Your partner will not automatically have parental responsibility for your children, regardless of how long you have lived together and how involved they may be in the lives of your children, which is sometimes more than the biological parent on a day-to-day basis..

It is important to plan ahead and take specialist legal advice about how best to preserve the family unit and avoid uncertainty and instability for your children at a time when they will be struggling to come to terms with your prognosis.

You should consider:

  • Contacting the other parent to “test the water” about what their intentions to care for the children would be in the event of your death
  • As a bridging measure, asking your solicitor to prepare a Delegation of Parental Responsibility, so that if you become incapable of making decisions, or pass away, then your partner can take over the reins, very much like a Power of Attorney
  • Asking your solicitor to make an application to the Family Court for a Child Arrangements Order in favour of your partner, ideally during your lifetime, so that you have the peace of mind that all your affairs are in order and know who will be caring for your children.
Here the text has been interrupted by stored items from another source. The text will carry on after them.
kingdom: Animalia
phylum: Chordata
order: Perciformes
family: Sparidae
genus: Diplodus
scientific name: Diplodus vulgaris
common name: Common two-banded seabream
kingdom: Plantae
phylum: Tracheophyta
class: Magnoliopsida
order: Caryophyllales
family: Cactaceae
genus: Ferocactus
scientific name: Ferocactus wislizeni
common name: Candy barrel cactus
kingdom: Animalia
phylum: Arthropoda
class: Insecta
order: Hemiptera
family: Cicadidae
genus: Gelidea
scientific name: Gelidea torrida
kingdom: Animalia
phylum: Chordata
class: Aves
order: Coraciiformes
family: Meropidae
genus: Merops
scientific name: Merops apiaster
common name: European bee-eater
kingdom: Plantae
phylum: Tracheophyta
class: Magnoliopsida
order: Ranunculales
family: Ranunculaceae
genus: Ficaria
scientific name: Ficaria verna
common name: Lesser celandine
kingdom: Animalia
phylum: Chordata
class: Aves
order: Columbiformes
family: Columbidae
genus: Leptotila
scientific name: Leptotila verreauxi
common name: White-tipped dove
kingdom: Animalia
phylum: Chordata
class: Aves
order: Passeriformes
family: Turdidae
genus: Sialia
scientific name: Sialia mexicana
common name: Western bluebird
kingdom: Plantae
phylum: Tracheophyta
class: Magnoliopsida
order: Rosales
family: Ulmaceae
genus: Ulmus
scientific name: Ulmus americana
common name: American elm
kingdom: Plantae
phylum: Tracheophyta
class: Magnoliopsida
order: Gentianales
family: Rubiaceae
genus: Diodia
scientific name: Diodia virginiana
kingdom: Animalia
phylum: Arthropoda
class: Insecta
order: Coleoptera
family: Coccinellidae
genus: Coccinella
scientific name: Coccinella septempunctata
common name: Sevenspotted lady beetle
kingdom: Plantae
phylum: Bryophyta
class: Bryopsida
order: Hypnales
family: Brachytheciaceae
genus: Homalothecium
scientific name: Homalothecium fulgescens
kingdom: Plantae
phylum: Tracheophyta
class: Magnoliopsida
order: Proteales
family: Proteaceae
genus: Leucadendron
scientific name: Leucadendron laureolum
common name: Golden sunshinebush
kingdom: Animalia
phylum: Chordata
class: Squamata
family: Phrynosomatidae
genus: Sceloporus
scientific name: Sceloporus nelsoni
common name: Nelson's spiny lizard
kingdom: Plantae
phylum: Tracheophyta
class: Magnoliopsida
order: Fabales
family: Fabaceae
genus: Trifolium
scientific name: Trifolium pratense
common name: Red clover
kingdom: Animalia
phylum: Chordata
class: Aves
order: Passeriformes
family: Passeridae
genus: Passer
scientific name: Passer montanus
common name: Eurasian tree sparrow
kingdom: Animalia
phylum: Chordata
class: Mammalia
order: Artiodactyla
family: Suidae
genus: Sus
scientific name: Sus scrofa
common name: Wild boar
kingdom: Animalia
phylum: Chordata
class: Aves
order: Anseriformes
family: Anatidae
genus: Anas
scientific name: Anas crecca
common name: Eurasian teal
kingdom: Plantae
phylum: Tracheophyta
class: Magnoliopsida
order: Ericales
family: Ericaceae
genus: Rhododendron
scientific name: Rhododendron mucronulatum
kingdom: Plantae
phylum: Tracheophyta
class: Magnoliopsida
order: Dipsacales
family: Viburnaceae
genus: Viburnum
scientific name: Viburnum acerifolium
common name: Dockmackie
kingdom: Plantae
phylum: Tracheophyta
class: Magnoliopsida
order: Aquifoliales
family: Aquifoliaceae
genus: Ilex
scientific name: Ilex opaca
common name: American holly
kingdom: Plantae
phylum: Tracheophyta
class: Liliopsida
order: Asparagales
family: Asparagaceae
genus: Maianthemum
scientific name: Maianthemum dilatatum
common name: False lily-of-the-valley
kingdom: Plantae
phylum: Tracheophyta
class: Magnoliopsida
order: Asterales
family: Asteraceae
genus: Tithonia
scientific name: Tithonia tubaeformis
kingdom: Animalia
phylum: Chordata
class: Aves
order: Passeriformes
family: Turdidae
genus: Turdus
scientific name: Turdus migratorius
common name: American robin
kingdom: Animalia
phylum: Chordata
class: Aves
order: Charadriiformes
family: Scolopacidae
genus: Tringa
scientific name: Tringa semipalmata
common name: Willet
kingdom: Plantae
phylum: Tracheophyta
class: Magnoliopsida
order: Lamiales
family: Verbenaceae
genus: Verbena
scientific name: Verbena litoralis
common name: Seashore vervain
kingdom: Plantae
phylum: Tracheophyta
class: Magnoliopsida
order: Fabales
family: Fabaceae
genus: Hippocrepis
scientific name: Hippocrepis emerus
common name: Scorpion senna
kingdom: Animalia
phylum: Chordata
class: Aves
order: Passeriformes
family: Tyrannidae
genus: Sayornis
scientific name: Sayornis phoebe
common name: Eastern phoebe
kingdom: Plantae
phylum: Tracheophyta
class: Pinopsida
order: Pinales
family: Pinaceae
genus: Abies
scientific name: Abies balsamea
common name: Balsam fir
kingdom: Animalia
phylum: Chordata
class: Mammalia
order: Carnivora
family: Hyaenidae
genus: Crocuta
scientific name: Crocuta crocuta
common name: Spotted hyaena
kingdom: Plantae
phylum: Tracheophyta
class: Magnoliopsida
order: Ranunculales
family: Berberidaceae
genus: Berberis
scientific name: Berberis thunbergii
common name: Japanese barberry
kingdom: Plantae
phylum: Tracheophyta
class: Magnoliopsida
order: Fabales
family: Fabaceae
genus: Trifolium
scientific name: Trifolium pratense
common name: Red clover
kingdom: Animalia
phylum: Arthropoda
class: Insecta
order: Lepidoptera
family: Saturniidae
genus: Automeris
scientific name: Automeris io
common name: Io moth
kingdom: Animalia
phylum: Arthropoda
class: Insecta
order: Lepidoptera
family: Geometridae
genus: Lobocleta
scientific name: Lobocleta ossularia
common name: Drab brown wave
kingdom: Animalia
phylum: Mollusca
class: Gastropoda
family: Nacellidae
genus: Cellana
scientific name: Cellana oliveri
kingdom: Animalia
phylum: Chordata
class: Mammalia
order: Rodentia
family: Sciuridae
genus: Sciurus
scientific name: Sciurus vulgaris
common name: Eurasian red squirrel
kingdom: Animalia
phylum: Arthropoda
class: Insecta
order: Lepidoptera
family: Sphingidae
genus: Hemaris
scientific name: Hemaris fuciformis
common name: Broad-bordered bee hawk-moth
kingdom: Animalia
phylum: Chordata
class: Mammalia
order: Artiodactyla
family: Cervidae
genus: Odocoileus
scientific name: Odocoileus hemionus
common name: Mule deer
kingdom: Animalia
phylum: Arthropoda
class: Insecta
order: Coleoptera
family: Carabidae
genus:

Every child and every family is different. Some children have very little to do with their other biological parent, in which case it makes more sense that they remain in the same family home and unit; the “status quo” to maintain their stability.

Where there are half siblings there is also a strong argument to keep them together.

If the other parent has a shared care order, or spends regular time with them, they are more likely to succeed in having the children moved to their care, but there would need to be careful thought and commitment to the ongoing relationship with any half-siblings.

While there may be other pressing concerns about your health, the knowledge that arrangements for your children are settled will bring some peace of mind.